# Dankung Lucky Rings X-small ... growing up



## T22T (Jun 20, 2014)

This is the Lucky Rings X-small :










This is a nice shooter but made for baby hands, well I love the narrow forks but the handle is useless.

therefore I did this :










The metal handle ends where the top of the new pinky hole is (the wood is Zirocote).

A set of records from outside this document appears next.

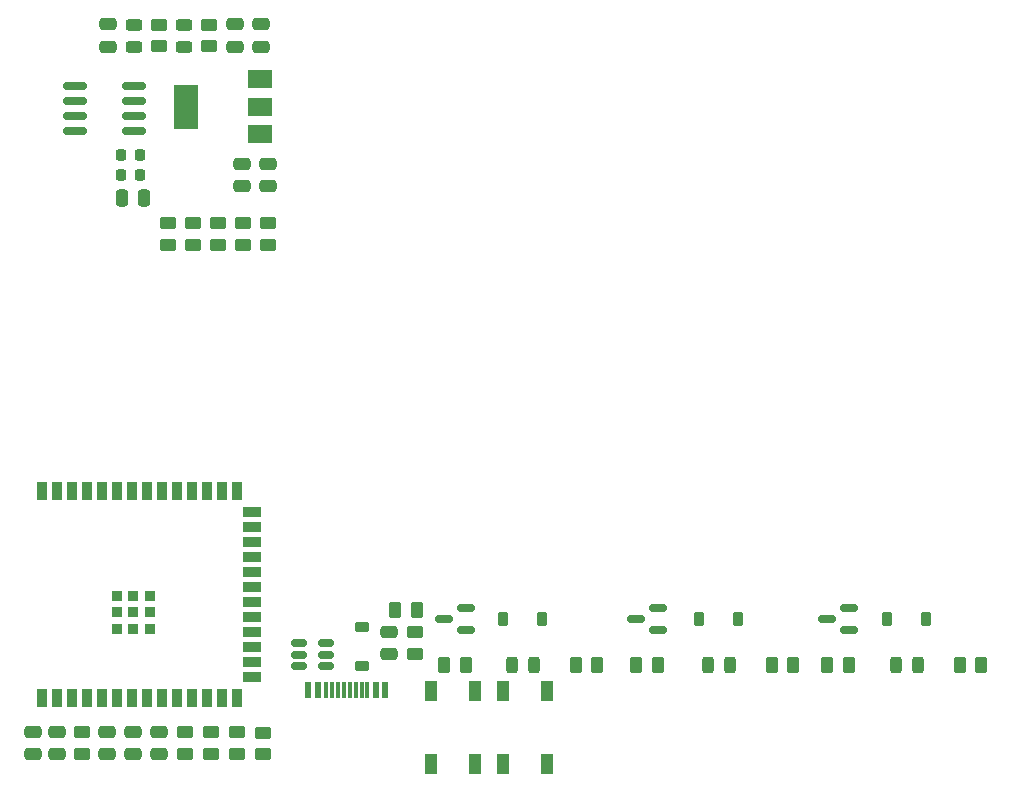
<source format=gbr>
%TF.GenerationSoftware,KiCad,Pcbnew,8.0.6*%
%TF.CreationDate,2024-11-24T17:38:41+01:00*%
%TF.ProjectId,Gaggimate,47616767-696d-4617-9465-2e6b69636164,1.0*%
%TF.SameCoordinates,Original*%
%TF.FileFunction,Paste,Top*%
%TF.FilePolarity,Positive*%
%FSLAX46Y46*%
G04 Gerber Fmt 4.6, Leading zero omitted, Abs format (unit mm)*
G04 Created by KiCad (PCBNEW 8.0.6) date 2024-11-24 17:38:41*
%MOMM*%
%LPD*%
G01*
G04 APERTURE LIST*
G04 Aperture macros list*
%AMRoundRect*
0 Rectangle with rounded corners*
0 $1 Rounding radius*
0 $2 $3 $4 $5 $6 $7 $8 $9 X,Y pos of 4 corners*
0 Add a 4 corners polygon primitive as box body*
4,1,4,$2,$3,$4,$5,$6,$7,$8,$9,$2,$3,0*
0 Add four circle primitives for the rounded corners*
1,1,$1+$1,$2,$3*
1,1,$1+$1,$4,$5*
1,1,$1+$1,$6,$7*
1,1,$1+$1,$8,$9*
0 Add four rect primitives between the rounded corners*
20,1,$1+$1,$2,$3,$4,$5,0*
20,1,$1+$1,$4,$5,$6,$7,0*
20,1,$1+$1,$6,$7,$8,$9,0*
20,1,$1+$1,$8,$9,$2,$3,0*%
G04 Aperture macros list end*
%ADD10R,1.100000X1.800000*%
%ADD11RoundRect,0.250000X0.475000X-0.250000X0.475000X0.250000X-0.475000X0.250000X-0.475000X-0.250000X0*%
%ADD12RoundRect,0.150000X0.587500X0.150000X-0.587500X0.150000X-0.587500X-0.150000X0.587500X-0.150000X0*%
%ADD13R,0.900000X1.500000*%
%ADD14R,1.500000X0.900000*%
%ADD15R,0.900000X0.900000*%
%ADD16RoundRect,0.250000X-0.450000X0.262500X-0.450000X-0.262500X0.450000X-0.262500X0.450000X0.262500X0*%
%ADD17RoundRect,0.243750X-0.456250X0.243750X-0.456250X-0.243750X0.456250X-0.243750X0.456250X0.243750X0*%
%ADD18RoundRect,0.243750X-0.243750X-0.456250X0.243750X-0.456250X0.243750X0.456250X-0.243750X0.456250X0*%
%ADD19RoundRect,0.150000X0.512500X0.150000X-0.512500X0.150000X-0.512500X-0.150000X0.512500X-0.150000X0*%
%ADD20RoundRect,0.250000X-0.262500X-0.450000X0.262500X-0.450000X0.262500X0.450000X-0.262500X0.450000X0*%
%ADD21RoundRect,0.225000X-0.375000X0.225000X-0.375000X-0.225000X0.375000X-0.225000X0.375000X0.225000X0*%
%ADD22RoundRect,0.250000X0.262500X0.450000X-0.262500X0.450000X-0.262500X-0.450000X0.262500X-0.450000X0*%
%ADD23RoundRect,0.225000X0.225000X0.375000X-0.225000X0.375000X-0.225000X-0.375000X0.225000X-0.375000X0*%
%ADD24RoundRect,0.150000X0.825000X0.150000X-0.825000X0.150000X-0.825000X-0.150000X0.825000X-0.150000X0*%
%ADD25RoundRect,0.250000X-0.475000X0.250000X-0.475000X-0.250000X0.475000X-0.250000X0.475000X0.250000X0*%
%ADD26R,0.600000X1.450000*%
%ADD27R,0.300000X1.450000*%
%ADD28RoundRect,0.218750X-0.218750X-0.256250X0.218750X-0.256250X0.218750X0.256250X-0.218750X0.256250X0*%
%ADD29R,2.000000X1.500000*%
%ADD30R,2.000000X3.800000*%
%ADD31RoundRect,0.250000X-0.250000X-0.475000X0.250000X-0.475000X0.250000X0.475000X-0.250000X0.475000X0*%
G04 APERTURE END LIST*
D10*
%TO.C,SW1*%
X207350000Y-85600000D03*
X207350000Y-91800000D03*
X203650000Y-85600000D03*
X203650000Y-91800000D03*
%TD*%
D11*
%TO.C,C3*%
X180900000Y-31050000D03*
X180900000Y-29150000D03*
%TD*%
D12*
%TO.C,Q3*%
X200475000Y-80450000D03*
X200475000Y-78550000D03*
X198600000Y-79500000D03*
%TD*%
D13*
%TO.C,U1*%
X164580000Y-86150000D03*
X165850000Y-86150000D03*
X167120000Y-86150000D03*
X168390000Y-86150000D03*
X169660000Y-86150000D03*
X170930000Y-86150000D03*
X172200000Y-86150000D03*
X173470000Y-86150000D03*
X174740000Y-86150000D03*
X176010000Y-86150000D03*
X177280000Y-86150000D03*
X178550000Y-86150000D03*
X179820000Y-86150000D03*
X181090000Y-86150000D03*
D14*
X182340000Y-84385000D03*
X182340000Y-83115000D03*
X182340000Y-81845000D03*
X182340000Y-80575000D03*
X182340000Y-79305000D03*
X182340000Y-78035000D03*
X182340000Y-76765000D03*
X182340000Y-75495000D03*
X182340000Y-74225000D03*
X182340000Y-72955000D03*
X182340000Y-71685000D03*
X182340000Y-70415000D03*
D13*
X181090000Y-68650000D03*
X179820000Y-68650000D03*
X178550000Y-68650000D03*
X177280000Y-68650000D03*
X176010000Y-68650000D03*
X174740000Y-68650000D03*
X173470000Y-68650000D03*
X172200000Y-68650000D03*
X170930000Y-68650000D03*
X169660000Y-68650000D03*
X168390000Y-68650000D03*
X167120000Y-68650000D03*
X165850000Y-68650000D03*
X164580000Y-68650000D03*
D15*
X170900000Y-80300000D03*
X172300000Y-80300000D03*
X173700000Y-80300000D03*
X173700000Y-80300000D03*
X170900000Y-78900000D03*
X170900000Y-78900000D03*
X172300000Y-78900000D03*
X173700000Y-78900000D03*
X170900000Y-77500000D03*
X172300000Y-77500000D03*
X173700000Y-77500000D03*
%TD*%
D10*
%TO.C,SW2*%
X201250000Y-85600000D03*
X201250000Y-91800000D03*
X197550000Y-85600000D03*
X197550000Y-91800000D03*
%TD*%
D16*
%TO.C,R10*%
X181600000Y-45987500D03*
X181600000Y-47812500D03*
%TD*%
%TO.C,R12*%
X175300000Y-45987500D03*
X175300000Y-47812500D03*
%TD*%
D17*
%TO.C,D12*%
X176600000Y-29162500D03*
X176600000Y-31037500D03*
%TD*%
D18*
%TO.C,D5*%
X236862500Y-83400000D03*
X238737500Y-83400000D03*
%TD*%
D11*
%TO.C,C11*%
X170200000Y-31050000D03*
X170200000Y-29150000D03*
%TD*%
D19*
%TO.C,U3*%
X188637500Y-83450000D03*
X188637500Y-82500000D03*
X188637500Y-81550000D03*
X186362500Y-81550000D03*
X186362500Y-82500000D03*
X186362500Y-83450000D03*
%TD*%
D20*
%TO.C,R9*%
X209787500Y-83400000D03*
X211612500Y-83400000D03*
%TD*%
D12*
%TO.C,Q2*%
X216737500Y-80450000D03*
X216737500Y-78550000D03*
X214862500Y-79500000D03*
%TD*%
D21*
%TO.C,D1*%
X191700000Y-80150000D03*
X191700000Y-83450000D03*
%TD*%
D11*
%TO.C,C9*%
X174500000Y-90950000D03*
X174500000Y-89050000D03*
%TD*%
D16*
%TO.C,R19*%
X178700000Y-29187500D03*
X178700000Y-31012500D03*
%TD*%
D20*
%TO.C,R7*%
X226387500Y-83400000D03*
X228212500Y-83400000D03*
%TD*%
D22*
%TO.C,R4*%
X232912500Y-83400000D03*
X231087500Y-83400000D03*
%TD*%
%TO.C,R8*%
X200450000Y-83400000D03*
X198625000Y-83400000D03*
%TD*%
D16*
%TO.C,R15*%
X178900000Y-89087500D03*
X178900000Y-90912500D03*
%TD*%
D23*
%TO.C,D8*%
X223550000Y-79500000D03*
X220250000Y-79500000D03*
%TD*%
D24*
%TO.C,U6*%
X172375000Y-38205000D03*
X172375000Y-36935000D03*
X172375000Y-35665000D03*
X172375000Y-34395000D03*
X167425000Y-34395000D03*
X167425000Y-35665000D03*
X167425000Y-36935000D03*
X167425000Y-38205000D03*
%TD*%
D16*
%TO.C,R14*%
X176700000Y-89087500D03*
X176700000Y-90912500D03*
%TD*%
D17*
%TO.C,D11*%
X172400000Y-29162500D03*
X172400000Y-31037500D03*
%TD*%
D11*
%TO.C,C10*%
X172300000Y-90950000D03*
X172300000Y-89050000D03*
%TD*%
D12*
%TO.C,Q1*%
X232937500Y-80450000D03*
X232937500Y-78550000D03*
X231062500Y-79500000D03*
%TD*%
D22*
%TO.C,R6*%
X216712500Y-83400000D03*
X214887500Y-83400000D03*
%TD*%
D25*
%TO.C,C1*%
X194000000Y-80550000D03*
X194000000Y-82450000D03*
%TD*%
D23*
%TO.C,D10*%
X206950000Y-79500000D03*
X203650000Y-79500000D03*
%TD*%
D26*
%TO.C,J1*%
X187150000Y-85455000D03*
X187950000Y-85455000D03*
D27*
X189150000Y-85455000D03*
X190150000Y-85455000D03*
X190650000Y-85455000D03*
X191650000Y-85455000D03*
D26*
X192850000Y-85455000D03*
X193650000Y-85455000D03*
X193650000Y-85455000D03*
X192850000Y-85455000D03*
D27*
X192150000Y-85455000D03*
X191150000Y-85455000D03*
X189650000Y-85455000D03*
X188650000Y-85455000D03*
D26*
X187950000Y-85455000D03*
X187150000Y-85455000D03*
%TD*%
D25*
%TO.C,C6*%
X163800000Y-89050000D03*
X163800000Y-90950000D03*
%TD*%
D16*
%TO.C,R13*%
X177400000Y-45987500D03*
X177400000Y-47812500D03*
%TD*%
D25*
%TO.C,C4*%
X183700000Y-40950000D03*
X183700000Y-42850000D03*
%TD*%
D20*
%TO.C,R1*%
X194487500Y-78700000D03*
X196312500Y-78700000D03*
%TD*%
D28*
%TO.C,L2*%
X171312500Y-41900000D03*
X172887500Y-41900000D03*
%TD*%
D16*
%TO.C,R11*%
X183700000Y-45987500D03*
X183700000Y-47812500D03*
%TD*%
%TO.C,R16*%
X179500000Y-45987500D03*
X179500000Y-47812500D03*
%TD*%
%TO.C,R21*%
X181100000Y-89087500D03*
X181100000Y-90912500D03*
%TD*%
%TO.C,R20*%
X183300000Y-89100000D03*
X183300000Y-90925000D03*
%TD*%
%TO.C,R2*%
X196200000Y-80587500D03*
X196200000Y-82412500D03*
%TD*%
D11*
%TO.C,C2*%
X183100000Y-31050000D03*
X183100000Y-29150000D03*
%TD*%
%TO.C,C8*%
X170100000Y-90950000D03*
X170100000Y-89050000D03*
%TD*%
D18*
%TO.C,D7*%
X220962500Y-83400000D03*
X222837500Y-83400000D03*
%TD*%
D25*
%TO.C,C5*%
X181490000Y-40950000D03*
X181490000Y-42850000D03*
%TD*%
%TO.C,C7*%
X165890000Y-89050000D03*
X165890000Y-90950000D03*
%TD*%
D29*
%TO.C,U2*%
X183050000Y-38400000D03*
X183050000Y-36100000D03*
D30*
X176750000Y-36100000D03*
D29*
X183050000Y-33800000D03*
%TD*%
D20*
%TO.C,R5*%
X242287500Y-83400000D03*
X244112500Y-83400000D03*
%TD*%
D18*
%TO.C,D9*%
X204362500Y-83400000D03*
X206237500Y-83400000D03*
%TD*%
D16*
%TO.C,R3*%
X168000000Y-89087500D03*
X168000000Y-90912500D03*
%TD*%
D23*
%TO.C,D6*%
X239450000Y-79500000D03*
X236150000Y-79500000D03*
%TD*%
D28*
%TO.C,L1*%
X171312500Y-40200000D03*
X172887500Y-40200000D03*
%TD*%
D16*
%TO.C,R18*%
X174500000Y-29187500D03*
X174500000Y-31012500D03*
%TD*%
D31*
%TO.C,C14*%
X171350000Y-43800000D03*
X173250000Y-43800000D03*
%TD*%
M02*

</source>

Now I am in business - It came out as a small shooter but with new serious character.










Comparison :

Left is the Lucky rings small ergo and right the x small.



















What do you think ?


----------



## S.S. sLinGeR (Oct 17, 2013)

Looks great!


----------



## leon13 (Oct 4, 2012)

thats a cool pimpin slingshot solution ;-)

cheers


----------



## Aries666 (Feb 22, 2014)

I think I want one now????
In fact before I bought my old lucky ring I asked dankung if the could make a custom one with wood grip but they said they don't do that kind of thing...lame


----------



## T22T (Jun 20, 2014)

Aries666 said:


> I think I want one now In fact before I bought my old lucky ring I asked dankung if the could make a custom one with wood grip but they said they don't do that kind of thing...lame


It is actually quite easy to make the handle if you have some nice wood scales and a simple V (or U) carving tool and carving knife, some sandpaper ...

With the longer handle if you like narrow forks (as I do) it is actually a very good shooter now.


----------



## DogBox (Aug 11, 2014)

Now you've got a hold on things! Nice choice of wood to contrast with the polished metal.


----------



## kwinpr (Sep 25, 2014)

Cool...makes me want one now


----------